Supplied material:
========
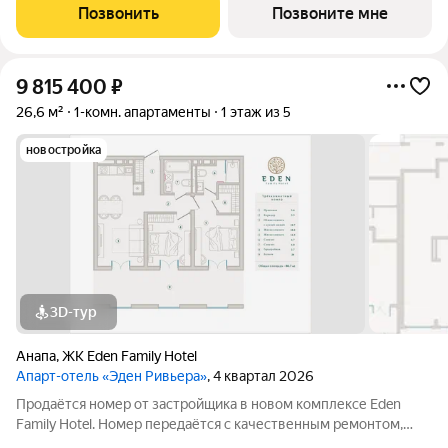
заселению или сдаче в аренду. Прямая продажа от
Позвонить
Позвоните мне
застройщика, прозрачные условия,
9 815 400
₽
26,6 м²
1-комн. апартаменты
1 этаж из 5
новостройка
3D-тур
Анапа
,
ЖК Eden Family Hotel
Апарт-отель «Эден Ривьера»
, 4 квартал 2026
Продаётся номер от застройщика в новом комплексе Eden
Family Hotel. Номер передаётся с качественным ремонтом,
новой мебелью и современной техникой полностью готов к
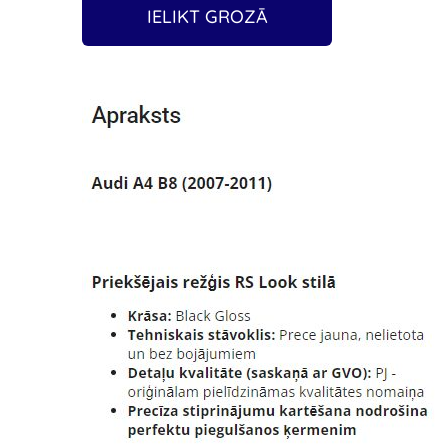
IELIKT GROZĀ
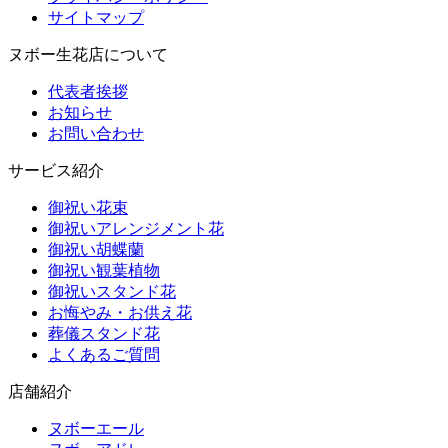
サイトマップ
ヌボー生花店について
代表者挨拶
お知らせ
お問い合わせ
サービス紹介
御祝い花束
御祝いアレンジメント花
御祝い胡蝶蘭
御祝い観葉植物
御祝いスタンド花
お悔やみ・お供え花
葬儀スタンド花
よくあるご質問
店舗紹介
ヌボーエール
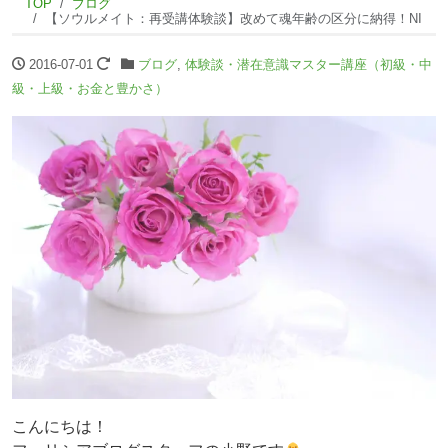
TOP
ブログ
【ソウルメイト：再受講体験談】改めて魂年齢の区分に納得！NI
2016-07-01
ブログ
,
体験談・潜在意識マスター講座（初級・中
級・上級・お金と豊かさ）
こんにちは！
========
Assignment:
Copy the text of every item above with "TOP" replaced by "HOME" and everything else unchanged. Omit the pictures.

Result of this task:
заселению или сдаче в аренду. Прямая продажа от
Позвонить
Позвоните мне
застройщика, прозрачные условия,
9 815 400
₽
26,6 м²
1-комн. апартаменты
1 этаж из 5
новостройка
3D-тур
Анапа
,
ЖК Eden Family Hotel
Апарт-отель «Эден Ривьера»
, 4 квартал 2026
Продаётся номер от застройщика в новом комплексе Eden
Family Hotel. Номер передаётся с качественным ремонтом,
новой мебелью и современной техникой полностью готов к
IELIKT GROZĀ
サイトマップ
ヌボー生花店について
代表者挨拶
お知らせ
お問い合わせ
サービス紹介
御祝い花束
御祝いアレンジメント花
御祝い胡蝶蘭
御祝い観葉植物
御祝いスタンド花
お悔やみ・お供え花
葬儀スタンド花
よくあるご質問
店舗紹介
ヌボーエール
HOME
ブログ
【ソウルメイト：再受講体験談】改めて魂年齢の区分に納得！NI
2016-07-01
ブログ
,
体験談・潜在意識マスター講座（初級・中
級・上級・お金と豊かさ）
こんにちは！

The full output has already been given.